Nero wouldn’t meet her eyes. Minos looked around for a place to hide, but couldn’t find one.

“You’ve both been in Hell for a really long time. You’re both devious. Minos, you’re enormous and you torture lost souls a lot. You’ve got to have something.”

She tried to look into his eyes, but Minos kept looking at other things: the floor, the lockers, the flickering fluorescent tubes, the floor again. Finally, he stopped squirming and shook his head.

“I dunno,” he said.

“What about you?” Mary asked Nero. “History books are full of all the evil things you did. You’re famous for your plotting and for being completely crazy. You’ve got to have some kind of plan.”

“I do,” Nero stammered. “I mean...it’s not a very realistic question. I do have a plan. Of course I have a plan. It’s just a...secret plan.”

“At this point, I don’t think we have time for any secrets,” Mary said.

“Don’t lose,” he said, falling back on his legal strategy.

“What?” she said in disbelief.

“It’s the best I can do,” he snapped. “I’ve been under a lot of pressure. This has all been very distressing.”

“Why me?” Mary asked. “Why did this happen to me?”

No one said anything. Nero and Minos both had the good grace to look embarrassed.

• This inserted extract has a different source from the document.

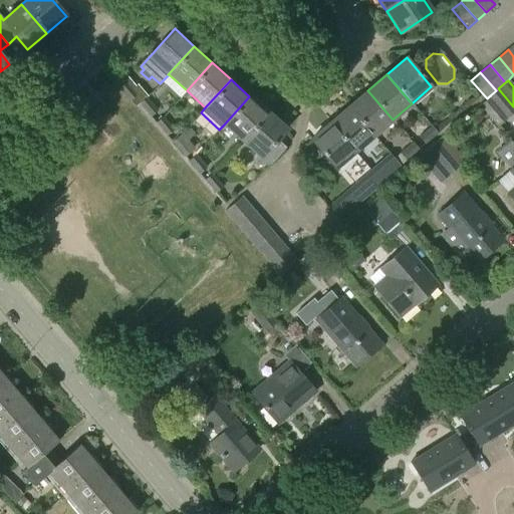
[(129,101),(133,97),(137,94),(125,81),(117,88),(129,101)]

“You’re going to lose,” Nero said. “It is going to hurt. A lot. You are going to cease to exist for so long that the next time we see you we probably won’t even remember your name. Your only hope now is to stall and delay and drag your feet and pray for a miracle.”

“A miracle?” Mary asked. “That’s the plan?”

“Actually, we’re from Hell,” Minos rumbled. “We don't get no miracles.”

Mary despaired. Once again, her very presence had brought nothing but death, pain, chaos and failure. Truly, she was in Hell.